CISOs Wary Of Threat Intelligence Accuracy, Quality: Study
In a world where cyber criminals are becoming increasingly stealthy and sophisticated—with new threats on the rise ranging from ransomware to DNS hijacking—it is ineffective and costly for companies to defend themselves against cybersecurity threats alone. According to a new report conducted by Ponemon Institute , the consumption and exchange of threat intelligence has increased significantly since 2015. Yet despite the increase in the exchange and use of threat intelligence, CISOs are not satisfied with the current quality of the data. [Read the full study here]
The report titled “Exchanging Cyber Threat Intelligence: There Has to Be a Better Way,” found that while security professionals are increasingly recognizing the importance of threat intelligence, the majority remain dissatisfied with its accuracy and quality. Meanwhile, because many security teams still execute threat investigations solo rather than pooling intelligence, their ability to quickly act on threats is limited. The report found 67 percent of IT and security professionals spend more than 50 hours per week on threat investigations, instead of efficiently using security resources and sharing threat intelligence.
Lack of accuracy and timeliness is among the top complaints about threat intelligence, which in turn hinders its effectiveness and security teams’ ability to quickly mitigate threats, the report noted. In fact, only 31 percent of respondents cited threat intelligence as actionable. But exchanging threat intelligence amongst peers, industry groups, IT vendors and government bodies can result in more holistic, accurate and timely threat intelligence and a stronger security posture.
Two-thirds of respondents (66 percent) reported that threat intelligence could have prevented or minimized the consequence of a data breach or cyber attack, indicating that more infosecurity professionals are realizing the importance of threat intelligence.
“Cybersecurity takes a village, and this survey spotlights a real need for the cybersecurity community and public sector to better cooperate and communicate to share intel on security threats,” said Larry Ponemon, Ph.D. chairman and founder of the Ponemon Institute.
“More accurate and comprehensive exchange of threat intelligence will speed up our ability to respond to attacks and will result in stronger defense against cyber threats - whether that’s amongst enterprises or our nation’s critical infrastructure,” he added.

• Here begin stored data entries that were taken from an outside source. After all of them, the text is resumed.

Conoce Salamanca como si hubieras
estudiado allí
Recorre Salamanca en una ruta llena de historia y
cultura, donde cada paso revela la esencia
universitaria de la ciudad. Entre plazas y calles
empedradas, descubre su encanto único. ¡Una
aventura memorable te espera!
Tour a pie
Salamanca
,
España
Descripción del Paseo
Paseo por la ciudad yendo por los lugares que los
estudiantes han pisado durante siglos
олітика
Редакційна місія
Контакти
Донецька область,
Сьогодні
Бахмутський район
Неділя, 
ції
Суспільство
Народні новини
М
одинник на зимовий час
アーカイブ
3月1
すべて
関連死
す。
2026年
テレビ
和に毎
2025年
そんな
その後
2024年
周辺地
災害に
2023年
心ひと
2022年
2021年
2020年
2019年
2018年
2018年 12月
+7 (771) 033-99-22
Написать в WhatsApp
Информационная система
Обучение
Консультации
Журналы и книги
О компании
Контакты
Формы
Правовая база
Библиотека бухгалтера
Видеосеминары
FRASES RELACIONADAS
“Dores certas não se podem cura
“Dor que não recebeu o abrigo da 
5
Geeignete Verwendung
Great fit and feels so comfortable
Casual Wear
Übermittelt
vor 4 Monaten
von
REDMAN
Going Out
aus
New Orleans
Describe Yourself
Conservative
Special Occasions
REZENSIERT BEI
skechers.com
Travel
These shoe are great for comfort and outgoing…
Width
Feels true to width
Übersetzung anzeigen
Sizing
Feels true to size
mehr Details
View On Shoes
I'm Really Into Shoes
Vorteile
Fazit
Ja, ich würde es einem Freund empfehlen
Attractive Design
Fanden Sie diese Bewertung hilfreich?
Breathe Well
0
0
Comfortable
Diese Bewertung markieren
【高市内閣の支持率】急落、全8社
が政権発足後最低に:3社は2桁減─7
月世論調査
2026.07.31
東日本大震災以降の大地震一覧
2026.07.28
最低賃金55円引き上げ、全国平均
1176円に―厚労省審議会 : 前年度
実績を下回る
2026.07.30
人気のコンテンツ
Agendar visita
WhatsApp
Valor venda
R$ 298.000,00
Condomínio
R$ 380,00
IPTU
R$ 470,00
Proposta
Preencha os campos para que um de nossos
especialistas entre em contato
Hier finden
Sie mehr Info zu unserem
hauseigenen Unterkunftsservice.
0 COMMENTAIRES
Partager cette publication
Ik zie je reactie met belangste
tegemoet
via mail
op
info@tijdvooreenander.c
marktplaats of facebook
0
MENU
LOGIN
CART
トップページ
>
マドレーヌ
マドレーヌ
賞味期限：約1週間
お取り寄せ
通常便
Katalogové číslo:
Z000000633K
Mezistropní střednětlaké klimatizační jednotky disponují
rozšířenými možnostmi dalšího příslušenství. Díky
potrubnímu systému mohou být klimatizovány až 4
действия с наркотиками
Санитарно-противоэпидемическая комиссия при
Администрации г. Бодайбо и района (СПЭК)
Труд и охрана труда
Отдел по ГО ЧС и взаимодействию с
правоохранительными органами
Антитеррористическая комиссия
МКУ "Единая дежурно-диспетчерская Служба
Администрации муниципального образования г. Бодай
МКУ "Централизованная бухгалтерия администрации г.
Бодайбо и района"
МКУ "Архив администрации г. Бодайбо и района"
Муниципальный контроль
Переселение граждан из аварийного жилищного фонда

The vast majority of respondents are focused on threat sharing, with 84 percent of organizations fully participating or partially participating in an initiative or program for exchanging threat intelligence with peers and/or industry groups. But, most of these organizations are only participating in peer-to-peer exchange of threat intelligence (65 percent) instead of a more formal approach such as threat intelligence exchange services or consortium, which contributes to the dissatisfaction with the quality of the threat intelligence obtained.
“There’s a real need for actionable, timely and effective threat intelligence sharing,” said Jesper Andersen, CEO of Infoblox. “As industry players, we have a responsibility to our customers and consumers to make sure we’re doing everything to facilitate comprehensive threat intelligence within the ecosystem. This means establishing an exchange platform that enables sharing that is trusted, neutral and offers a 360-degree view of market threats.”
Other key findings from the survey include:Most respondents believe threat intelligence improves situational awareness, with an increase from 54 percent of respondents in 2014 to 61 percent of respondents in this year’s study. Sixty-six percent of respondents say shared information is not timely, and 41 percent say it is too complicated.
Potential liability and lack of trust in intelligence providers prevent some organizations from fully participating in threat intelligence exchange programs, with 58 percent and 60 percent respectively citing these concerns. Twenty-four percent of organizations would rather exchange threat intelligence via a threat intelligence exchange service and 21 percent via a trusted intermediary, with only four percent preferring to share intelligence directly with other organizations— indicating a need for an exchange platform that enables such sharing because it is trusted and neutral.
While the value of threat intelligence declines within minutes, only 24 percent of respondents say they receive threat intelligence in real time (nine percent) or hourly (15 percent). Seventy-three percent of respondents say they use threat indicators and the most valuable types of information are indicators of malicious IP addresses and malicious URLs.